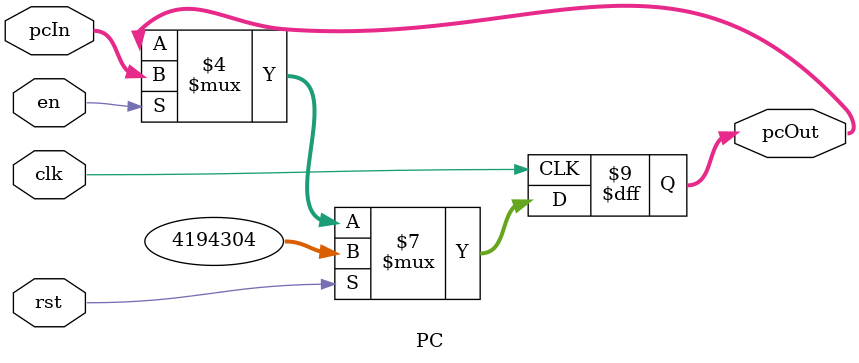
<source format=v>
`timescale 1ns / 1ps


module PC#(parameter DEFAULT_INIT_ADDR = 32'h00400000)(
    input clk,
    input rst,
    input en, //当 en 为高电平时，PC 才会更新，CPU 才会执行指令
    input [31:0] pcIn,
    output reg [31:0] pcOut
);
always @(posedge clk ) begin
    if(rst)begin
        pcOut <= DEFAULT_INIT_ADDR;//FIXME(目前不知道这样是否是正确的) 
    end 
    else if(en == 0)begin
        //TODO do what bro?
        pcOut <= pcOut;
    end
    else begin
        pcOut <= pcIn;
    end   
end
endmodule

</source>
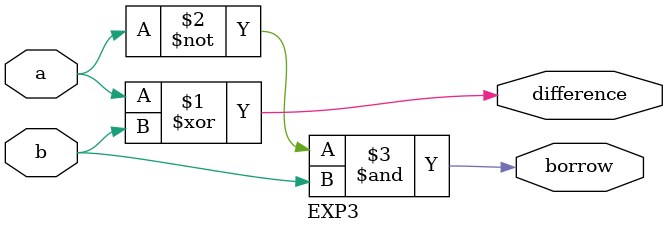
<source format=v>
module EXP3(a,b,difference,borrow); 
input a,b; 
output difference,borrow; 
assign difference= (a ^ b); 
assign borrow= ( ~a & b); 
endmodule 
</source>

+===+

— Problem statement —
From where "output difference,borrow;" appears to the last line of the listing above, please write out every line exactly; leave out the rest.

— Solution —
output difference,borrow; 
assign difference= (a ^ b); 
assign borrow= ( ~a & b); 
endmodule 
</source>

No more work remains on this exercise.